At about the same time as Sam and Kate and their children moved to California, Sam's brothers George and Will also moved to California from Ohio, along with their families.

This page was the start of our Carey Family Album back in 1997. A friend had one of the very earliest scanners at his workplace and offered to scan some old photos for us. He digitized the ones you see here and we added some html text and uploaded this page. The rest is history!

1 The area where this address was once located is now the site of Grant elementary school. John and Lucinda's g-g-granddaughter, Fran Reed, says that she found their address listed as 1512 Euclid Street in a 1923 Santa Monica city directory. The 1924 newspaper article describing their grandson Walter Johnson's visit says the Perrys were living on 24th St. The 1941 story of Lucinda's 91st birthday party also mentions 24th St. John's 1925 Los Angeles Times obituary says he died at his home on 24th Street, but gives the house number as 1132.
2 This date was Aunt Libby's recollection, more than 70 years later.

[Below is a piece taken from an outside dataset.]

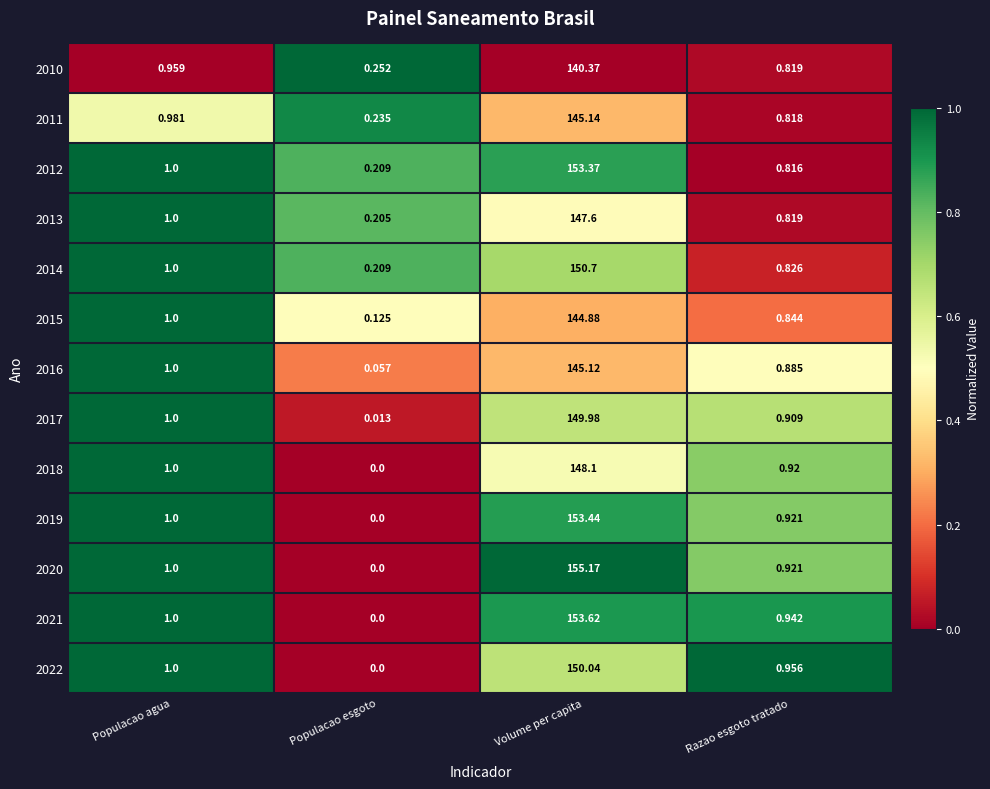

Rank the categories by 2022 value from highest to lowest.

Volume per capita, Populacao agua, Razao esgoto tratado, Populacao esgoto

3 I wondered whether Sam's boss may have had connections to the Carey family in Ohio. Sam's aunt Charlotte Ann "Anna" Carey married a John Nelson Armacost, who was born in New York. The Armacost Nursery was located at the corner of Olympic and Bundy in West L. A. The 1930 U. S. Census lists a widowed 51-year-old "wholesale florist", Walter L. Armacost, living at 2001 Armacost Avenue, around the corner from the nursery, but this man moved from Hampstead, MD, to Los Angeles county between 1900 and 1910, when he was listed in Ocean Park with his wife Anna and father George. Walter was mentioned in an article in the 23 Oct 1905 Santa Monica Daily Outlook telling of an expedition to the top of Mount Whitney. His rôle in the importation of African violets to the U. S., which may have involved his worker Sam Carey, is mentioned in the November 2001 Fantasy Violeteers African Violet Club's newsletter:
One American grower, Walter L. Armacost of Armacost & Royston Nursery, Los Angeles, California, was impressed by the fact that horticulturists in Europe foresaw that the African violet would one day be considered a most valuable house plant. In 1927 he obtained seeds of the African violet from Ernest Benary of Erfurt, Germany, and from Sutton's of England.
4 The children's first cousin, Florence Carey, who was 16 years old at the time.
5 Florence's father, Rev. Charles Carey, who was living in Urbana at the time. Charles' family's home on Taft Ave. was just a few blocks away from where Sam, Kate and their children had lived, at 201 Bloomfield Ave. This and many other Carey and Perry photographs were sent to me years later by Florence's younger brother, Marvin Carey.
6 Also first cousins, Warren and George were Rev. George E. Carey's sons and were 25 and 21 years old.
This page was last updated 15 Oct 2012.